The Two-Minute Bridge

This is the single most reliable technique for task initiation difficulties. Have the client commit to two minutes of the task. Only two. They set a timer. They have full permission to stop when it goes off.

What usually happens is that once they're two minutes in, the activation energy problem resolves itself. Starting was the hard part, and they already did that. But the permission to stop is what makes starting possible. They're not committing to finishing — they're committing to beginning.

One client used this technique to finally clean out her garage after avoiding it for over a year. Two minutes a day. The first day, she carried one box to the recycling bin. The second day she broke down some cardboard. By the fourth day she was in there for an hour and didn't want to stop. The two-minute commitment was the door. Once she walked through it, momentum did the rest.

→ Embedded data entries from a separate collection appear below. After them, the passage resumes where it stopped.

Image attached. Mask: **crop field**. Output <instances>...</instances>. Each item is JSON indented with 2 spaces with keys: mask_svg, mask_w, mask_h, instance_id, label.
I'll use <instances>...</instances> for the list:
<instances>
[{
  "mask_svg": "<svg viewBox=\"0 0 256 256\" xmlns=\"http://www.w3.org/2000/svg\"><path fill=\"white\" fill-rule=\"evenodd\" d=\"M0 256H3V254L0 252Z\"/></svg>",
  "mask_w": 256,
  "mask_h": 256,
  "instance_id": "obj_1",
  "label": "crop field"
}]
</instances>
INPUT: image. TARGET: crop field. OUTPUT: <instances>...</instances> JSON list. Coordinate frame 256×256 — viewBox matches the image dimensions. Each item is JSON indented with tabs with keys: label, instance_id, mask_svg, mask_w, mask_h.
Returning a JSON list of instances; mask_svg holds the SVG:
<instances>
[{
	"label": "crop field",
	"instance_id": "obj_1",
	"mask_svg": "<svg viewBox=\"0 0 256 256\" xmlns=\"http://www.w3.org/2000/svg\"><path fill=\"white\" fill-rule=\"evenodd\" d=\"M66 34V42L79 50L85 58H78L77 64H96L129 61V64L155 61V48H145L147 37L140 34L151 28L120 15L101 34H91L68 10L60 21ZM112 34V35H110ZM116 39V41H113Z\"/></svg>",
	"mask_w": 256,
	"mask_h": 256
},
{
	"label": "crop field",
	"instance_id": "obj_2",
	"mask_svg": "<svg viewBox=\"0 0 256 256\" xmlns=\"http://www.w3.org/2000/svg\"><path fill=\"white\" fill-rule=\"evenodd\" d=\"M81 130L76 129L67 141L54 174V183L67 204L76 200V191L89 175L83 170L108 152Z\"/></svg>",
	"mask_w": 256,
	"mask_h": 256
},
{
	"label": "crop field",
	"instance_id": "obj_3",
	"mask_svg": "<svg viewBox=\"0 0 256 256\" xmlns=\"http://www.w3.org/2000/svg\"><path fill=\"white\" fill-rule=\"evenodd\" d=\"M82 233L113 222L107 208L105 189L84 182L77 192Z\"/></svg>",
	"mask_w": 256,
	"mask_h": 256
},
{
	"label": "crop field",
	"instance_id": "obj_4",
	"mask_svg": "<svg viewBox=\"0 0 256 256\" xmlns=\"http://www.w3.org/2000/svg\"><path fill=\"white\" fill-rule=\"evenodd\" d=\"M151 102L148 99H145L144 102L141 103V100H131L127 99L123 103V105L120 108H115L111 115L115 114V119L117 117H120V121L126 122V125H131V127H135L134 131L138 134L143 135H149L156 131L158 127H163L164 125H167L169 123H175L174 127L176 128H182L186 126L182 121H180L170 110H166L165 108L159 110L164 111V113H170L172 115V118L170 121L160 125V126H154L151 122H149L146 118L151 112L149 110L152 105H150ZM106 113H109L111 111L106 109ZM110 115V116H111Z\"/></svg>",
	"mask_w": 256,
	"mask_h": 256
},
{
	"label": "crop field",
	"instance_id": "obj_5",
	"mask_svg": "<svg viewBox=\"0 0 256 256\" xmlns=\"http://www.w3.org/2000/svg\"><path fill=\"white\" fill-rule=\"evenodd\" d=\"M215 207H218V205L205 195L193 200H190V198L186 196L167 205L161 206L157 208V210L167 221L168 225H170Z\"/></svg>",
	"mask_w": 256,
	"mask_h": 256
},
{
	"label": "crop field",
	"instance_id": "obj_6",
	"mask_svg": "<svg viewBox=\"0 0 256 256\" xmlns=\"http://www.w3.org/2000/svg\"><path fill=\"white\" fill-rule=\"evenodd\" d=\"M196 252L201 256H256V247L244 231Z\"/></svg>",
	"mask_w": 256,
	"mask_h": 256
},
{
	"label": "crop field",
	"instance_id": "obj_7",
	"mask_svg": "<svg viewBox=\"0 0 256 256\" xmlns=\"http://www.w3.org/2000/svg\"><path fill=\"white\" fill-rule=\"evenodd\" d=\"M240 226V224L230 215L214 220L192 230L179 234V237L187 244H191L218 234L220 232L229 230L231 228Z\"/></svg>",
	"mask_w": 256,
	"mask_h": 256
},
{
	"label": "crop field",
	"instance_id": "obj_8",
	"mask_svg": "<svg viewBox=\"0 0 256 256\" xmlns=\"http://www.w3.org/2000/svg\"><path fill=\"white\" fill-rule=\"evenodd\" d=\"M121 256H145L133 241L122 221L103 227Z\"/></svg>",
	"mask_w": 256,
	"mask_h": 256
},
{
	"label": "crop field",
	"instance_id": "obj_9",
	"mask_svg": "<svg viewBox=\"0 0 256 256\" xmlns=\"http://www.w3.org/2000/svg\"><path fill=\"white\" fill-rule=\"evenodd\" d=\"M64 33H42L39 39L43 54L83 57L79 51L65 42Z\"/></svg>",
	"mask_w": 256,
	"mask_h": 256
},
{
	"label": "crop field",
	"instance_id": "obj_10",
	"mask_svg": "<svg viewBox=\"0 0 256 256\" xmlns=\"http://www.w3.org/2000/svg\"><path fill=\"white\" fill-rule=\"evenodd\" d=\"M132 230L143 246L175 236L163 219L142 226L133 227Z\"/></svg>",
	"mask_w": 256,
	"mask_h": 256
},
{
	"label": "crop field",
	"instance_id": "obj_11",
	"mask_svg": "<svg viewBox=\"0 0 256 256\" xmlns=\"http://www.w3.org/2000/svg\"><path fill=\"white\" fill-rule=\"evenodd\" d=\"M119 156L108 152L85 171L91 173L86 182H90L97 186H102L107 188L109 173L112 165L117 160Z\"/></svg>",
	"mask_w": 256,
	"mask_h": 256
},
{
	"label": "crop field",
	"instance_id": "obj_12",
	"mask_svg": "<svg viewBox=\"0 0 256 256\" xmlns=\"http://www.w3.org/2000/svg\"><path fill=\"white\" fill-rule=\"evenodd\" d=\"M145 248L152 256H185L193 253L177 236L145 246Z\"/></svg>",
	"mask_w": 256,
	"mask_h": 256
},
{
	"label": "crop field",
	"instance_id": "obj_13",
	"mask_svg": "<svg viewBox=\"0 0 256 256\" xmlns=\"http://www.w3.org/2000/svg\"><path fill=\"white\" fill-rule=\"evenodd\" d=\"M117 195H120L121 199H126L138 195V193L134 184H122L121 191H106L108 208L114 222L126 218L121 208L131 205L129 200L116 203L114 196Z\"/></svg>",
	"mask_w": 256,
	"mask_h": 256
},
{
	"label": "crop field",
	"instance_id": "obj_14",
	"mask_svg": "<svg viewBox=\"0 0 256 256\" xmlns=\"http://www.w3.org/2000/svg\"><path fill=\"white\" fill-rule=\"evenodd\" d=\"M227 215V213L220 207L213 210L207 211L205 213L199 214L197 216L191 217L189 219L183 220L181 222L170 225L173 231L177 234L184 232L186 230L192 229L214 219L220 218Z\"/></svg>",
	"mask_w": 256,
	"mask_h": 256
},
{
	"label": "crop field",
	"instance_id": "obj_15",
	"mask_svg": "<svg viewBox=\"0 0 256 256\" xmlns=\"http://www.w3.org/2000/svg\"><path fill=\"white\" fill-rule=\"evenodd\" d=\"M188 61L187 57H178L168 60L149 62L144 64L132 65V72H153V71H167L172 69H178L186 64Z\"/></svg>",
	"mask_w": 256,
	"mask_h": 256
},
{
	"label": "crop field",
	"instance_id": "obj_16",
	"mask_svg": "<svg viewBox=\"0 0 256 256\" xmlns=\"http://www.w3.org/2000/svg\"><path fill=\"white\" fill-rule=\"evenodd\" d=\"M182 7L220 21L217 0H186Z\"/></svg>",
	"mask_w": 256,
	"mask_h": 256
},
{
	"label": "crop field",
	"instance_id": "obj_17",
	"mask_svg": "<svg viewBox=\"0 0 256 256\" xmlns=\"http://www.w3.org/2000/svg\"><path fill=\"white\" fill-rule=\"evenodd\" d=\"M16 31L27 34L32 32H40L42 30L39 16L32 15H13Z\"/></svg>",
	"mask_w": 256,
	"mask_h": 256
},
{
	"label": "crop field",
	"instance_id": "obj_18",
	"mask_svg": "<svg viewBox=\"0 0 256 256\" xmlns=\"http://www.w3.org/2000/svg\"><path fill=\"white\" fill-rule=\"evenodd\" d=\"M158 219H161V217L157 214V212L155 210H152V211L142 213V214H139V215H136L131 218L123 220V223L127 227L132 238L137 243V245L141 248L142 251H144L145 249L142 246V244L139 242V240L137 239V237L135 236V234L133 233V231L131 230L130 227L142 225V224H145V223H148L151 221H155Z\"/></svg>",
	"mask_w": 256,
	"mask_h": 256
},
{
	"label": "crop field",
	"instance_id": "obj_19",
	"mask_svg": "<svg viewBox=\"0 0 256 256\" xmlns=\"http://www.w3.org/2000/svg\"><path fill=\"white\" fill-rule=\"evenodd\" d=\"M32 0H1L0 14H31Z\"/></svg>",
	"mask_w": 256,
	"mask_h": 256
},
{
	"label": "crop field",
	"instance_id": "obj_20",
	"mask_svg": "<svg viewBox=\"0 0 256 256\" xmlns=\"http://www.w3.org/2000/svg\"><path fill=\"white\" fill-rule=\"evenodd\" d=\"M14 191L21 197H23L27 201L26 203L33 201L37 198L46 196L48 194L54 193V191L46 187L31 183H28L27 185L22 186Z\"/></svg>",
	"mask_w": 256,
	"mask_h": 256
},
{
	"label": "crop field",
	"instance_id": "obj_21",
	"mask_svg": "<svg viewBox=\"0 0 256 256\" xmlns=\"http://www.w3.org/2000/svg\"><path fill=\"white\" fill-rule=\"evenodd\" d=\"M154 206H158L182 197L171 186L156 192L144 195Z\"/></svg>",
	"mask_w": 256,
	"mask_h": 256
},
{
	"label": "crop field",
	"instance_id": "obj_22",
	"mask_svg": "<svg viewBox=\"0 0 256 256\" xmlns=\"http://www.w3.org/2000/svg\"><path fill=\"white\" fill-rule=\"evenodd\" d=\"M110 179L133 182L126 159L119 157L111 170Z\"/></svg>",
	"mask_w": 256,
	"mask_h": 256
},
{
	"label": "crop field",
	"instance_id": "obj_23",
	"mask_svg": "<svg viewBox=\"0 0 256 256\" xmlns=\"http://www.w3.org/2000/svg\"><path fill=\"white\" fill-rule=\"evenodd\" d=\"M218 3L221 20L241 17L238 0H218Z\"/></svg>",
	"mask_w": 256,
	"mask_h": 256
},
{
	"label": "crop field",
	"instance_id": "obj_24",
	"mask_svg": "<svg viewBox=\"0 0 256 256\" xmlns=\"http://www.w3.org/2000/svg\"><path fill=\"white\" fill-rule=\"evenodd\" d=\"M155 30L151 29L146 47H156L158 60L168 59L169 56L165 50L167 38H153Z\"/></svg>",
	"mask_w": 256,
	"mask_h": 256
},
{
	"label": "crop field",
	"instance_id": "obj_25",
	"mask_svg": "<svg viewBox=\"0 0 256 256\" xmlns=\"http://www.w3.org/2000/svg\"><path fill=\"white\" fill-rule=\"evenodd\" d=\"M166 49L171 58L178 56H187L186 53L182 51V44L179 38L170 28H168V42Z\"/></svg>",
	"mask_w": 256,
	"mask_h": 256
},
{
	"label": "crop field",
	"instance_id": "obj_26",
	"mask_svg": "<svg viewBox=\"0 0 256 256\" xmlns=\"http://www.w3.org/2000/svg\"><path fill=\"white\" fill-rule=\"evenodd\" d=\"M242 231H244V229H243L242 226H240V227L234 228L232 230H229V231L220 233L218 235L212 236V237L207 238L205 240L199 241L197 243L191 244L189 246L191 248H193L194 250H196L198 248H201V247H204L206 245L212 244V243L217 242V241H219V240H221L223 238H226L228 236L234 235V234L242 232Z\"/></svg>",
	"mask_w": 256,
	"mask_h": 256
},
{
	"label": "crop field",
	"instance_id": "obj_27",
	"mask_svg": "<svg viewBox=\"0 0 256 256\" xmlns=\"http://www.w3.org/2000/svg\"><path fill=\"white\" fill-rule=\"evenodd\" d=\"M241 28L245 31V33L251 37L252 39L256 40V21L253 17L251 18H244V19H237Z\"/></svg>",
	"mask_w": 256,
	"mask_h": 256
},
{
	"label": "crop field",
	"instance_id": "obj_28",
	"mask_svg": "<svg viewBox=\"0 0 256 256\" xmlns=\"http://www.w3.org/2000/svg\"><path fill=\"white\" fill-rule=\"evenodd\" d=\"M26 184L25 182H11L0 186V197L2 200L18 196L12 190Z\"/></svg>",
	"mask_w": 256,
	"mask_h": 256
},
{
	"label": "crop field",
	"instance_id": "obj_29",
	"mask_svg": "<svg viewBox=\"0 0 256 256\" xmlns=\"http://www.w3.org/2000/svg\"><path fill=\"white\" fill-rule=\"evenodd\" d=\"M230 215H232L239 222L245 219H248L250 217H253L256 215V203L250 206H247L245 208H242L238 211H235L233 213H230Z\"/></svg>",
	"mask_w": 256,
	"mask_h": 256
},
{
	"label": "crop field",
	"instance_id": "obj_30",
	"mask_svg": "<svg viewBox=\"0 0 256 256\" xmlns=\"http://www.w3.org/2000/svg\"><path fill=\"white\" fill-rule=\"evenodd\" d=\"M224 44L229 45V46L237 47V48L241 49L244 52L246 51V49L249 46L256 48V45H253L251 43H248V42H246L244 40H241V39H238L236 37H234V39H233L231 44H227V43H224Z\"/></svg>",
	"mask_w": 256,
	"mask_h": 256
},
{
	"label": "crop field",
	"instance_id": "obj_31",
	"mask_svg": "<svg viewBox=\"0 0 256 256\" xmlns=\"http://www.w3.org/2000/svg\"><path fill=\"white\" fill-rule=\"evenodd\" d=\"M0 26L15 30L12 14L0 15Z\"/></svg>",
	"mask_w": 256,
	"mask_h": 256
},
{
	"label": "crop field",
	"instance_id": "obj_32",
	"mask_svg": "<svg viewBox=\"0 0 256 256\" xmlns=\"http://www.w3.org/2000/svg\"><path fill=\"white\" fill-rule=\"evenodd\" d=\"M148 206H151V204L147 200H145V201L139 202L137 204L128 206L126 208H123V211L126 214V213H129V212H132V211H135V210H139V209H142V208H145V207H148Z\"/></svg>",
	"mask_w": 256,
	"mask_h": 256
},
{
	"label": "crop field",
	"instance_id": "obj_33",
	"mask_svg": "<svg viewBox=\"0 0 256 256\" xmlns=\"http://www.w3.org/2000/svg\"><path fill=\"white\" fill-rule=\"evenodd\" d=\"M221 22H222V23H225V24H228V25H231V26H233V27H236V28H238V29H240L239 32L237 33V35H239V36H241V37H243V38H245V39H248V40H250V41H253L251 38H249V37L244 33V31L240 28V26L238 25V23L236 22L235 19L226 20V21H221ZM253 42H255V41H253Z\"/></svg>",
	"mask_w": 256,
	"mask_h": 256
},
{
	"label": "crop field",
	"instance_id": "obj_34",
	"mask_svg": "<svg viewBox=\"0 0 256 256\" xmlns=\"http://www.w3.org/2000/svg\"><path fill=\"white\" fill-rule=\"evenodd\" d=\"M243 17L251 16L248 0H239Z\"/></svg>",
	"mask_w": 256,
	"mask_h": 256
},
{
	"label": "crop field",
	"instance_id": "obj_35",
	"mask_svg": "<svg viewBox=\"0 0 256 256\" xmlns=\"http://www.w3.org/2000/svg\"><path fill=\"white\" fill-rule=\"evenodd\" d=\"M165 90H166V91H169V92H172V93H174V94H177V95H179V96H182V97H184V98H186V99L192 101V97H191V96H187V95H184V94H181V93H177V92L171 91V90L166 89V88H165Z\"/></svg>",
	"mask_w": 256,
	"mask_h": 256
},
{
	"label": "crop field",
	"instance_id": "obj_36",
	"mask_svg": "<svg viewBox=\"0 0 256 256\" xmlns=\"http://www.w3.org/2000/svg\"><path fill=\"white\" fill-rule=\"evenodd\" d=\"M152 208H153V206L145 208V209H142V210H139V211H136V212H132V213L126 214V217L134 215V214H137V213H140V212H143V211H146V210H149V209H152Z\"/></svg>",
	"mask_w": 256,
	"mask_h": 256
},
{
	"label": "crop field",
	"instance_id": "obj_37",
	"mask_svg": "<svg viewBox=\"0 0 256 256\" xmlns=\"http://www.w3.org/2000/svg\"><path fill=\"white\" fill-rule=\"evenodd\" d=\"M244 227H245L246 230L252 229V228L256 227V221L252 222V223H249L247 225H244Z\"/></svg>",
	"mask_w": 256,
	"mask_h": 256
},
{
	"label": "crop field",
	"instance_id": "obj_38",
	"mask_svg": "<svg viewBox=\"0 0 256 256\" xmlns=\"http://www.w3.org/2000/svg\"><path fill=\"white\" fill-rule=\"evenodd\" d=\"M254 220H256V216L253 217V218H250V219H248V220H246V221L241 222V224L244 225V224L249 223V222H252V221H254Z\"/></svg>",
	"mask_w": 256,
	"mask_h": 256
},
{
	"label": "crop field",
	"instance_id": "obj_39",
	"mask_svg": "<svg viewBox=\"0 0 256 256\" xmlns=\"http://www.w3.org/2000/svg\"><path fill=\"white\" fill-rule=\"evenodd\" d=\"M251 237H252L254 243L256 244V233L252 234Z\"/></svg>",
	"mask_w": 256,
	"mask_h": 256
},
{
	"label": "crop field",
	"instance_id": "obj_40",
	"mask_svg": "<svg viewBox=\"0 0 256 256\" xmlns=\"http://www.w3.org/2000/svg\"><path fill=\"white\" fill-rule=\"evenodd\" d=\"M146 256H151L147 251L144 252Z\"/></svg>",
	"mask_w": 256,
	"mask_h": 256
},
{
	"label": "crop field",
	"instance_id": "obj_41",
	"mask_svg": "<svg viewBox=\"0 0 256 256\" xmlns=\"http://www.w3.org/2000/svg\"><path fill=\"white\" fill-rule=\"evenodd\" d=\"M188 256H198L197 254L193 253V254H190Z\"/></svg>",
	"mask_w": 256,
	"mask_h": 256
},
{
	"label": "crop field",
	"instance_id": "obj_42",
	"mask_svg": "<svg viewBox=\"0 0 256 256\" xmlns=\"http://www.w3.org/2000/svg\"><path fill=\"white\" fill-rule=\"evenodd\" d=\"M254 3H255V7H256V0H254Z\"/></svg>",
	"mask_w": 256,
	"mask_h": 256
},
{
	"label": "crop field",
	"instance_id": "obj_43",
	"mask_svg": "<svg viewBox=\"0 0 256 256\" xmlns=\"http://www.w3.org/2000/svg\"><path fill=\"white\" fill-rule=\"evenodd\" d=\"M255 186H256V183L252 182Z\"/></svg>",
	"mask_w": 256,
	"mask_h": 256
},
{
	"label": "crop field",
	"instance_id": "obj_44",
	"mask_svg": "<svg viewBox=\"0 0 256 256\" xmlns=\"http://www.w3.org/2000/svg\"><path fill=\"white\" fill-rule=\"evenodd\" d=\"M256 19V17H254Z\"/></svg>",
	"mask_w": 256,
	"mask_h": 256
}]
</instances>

Teach this in session by having the client identify a task they've been avoiding. Practice the setup together: name the task, set the timer for two minutes, begin. Debrief what happened. Most clients discover that starting is the entire problem.

Body Doubling

A body double is another person present while your client works. They don't need to help. They don't even need to talk. Their physical presence provides just enough external stimulation and accountability to keep the ADHD brain engaged.

This is why clients can somehow do their taxes at a coffee shop but not at their own desk. It's why a child does homework better at the kitchen table than alone in their room. The mechanism is external regulation — the other person's presence creates a low-level structure that the ADHD brain struggles to generate on its own.

If in-person body doubling isn't available, virtual options work too. Several free platforms offer video body doubling sessions where people work silently alongside each other. Recommend these to clients who work from home and struggle with task initiation in isolation.

Task Chunking

When a task is ambiguous or large, the ADHD brain struggles to find an entry point. Help clients break tasks into the smallest possible first step — something so small it feels almost silly. Not "do taxes" but "open the folder with tax documents." Not "write the report" but "open a blank document and type the title."

The goal is to make the first action require almost no decision-making and almost no effort. Once the client is in motion, the next step usually becomes obvious.

In Session

Have the client identify their three most-avoided tasks right now. For each one, work together to define the two-minute version and the smallest possible first step. Write these down. This becomes their homework — not to finish the tasks, but to start them using these techniques and report back on what happened.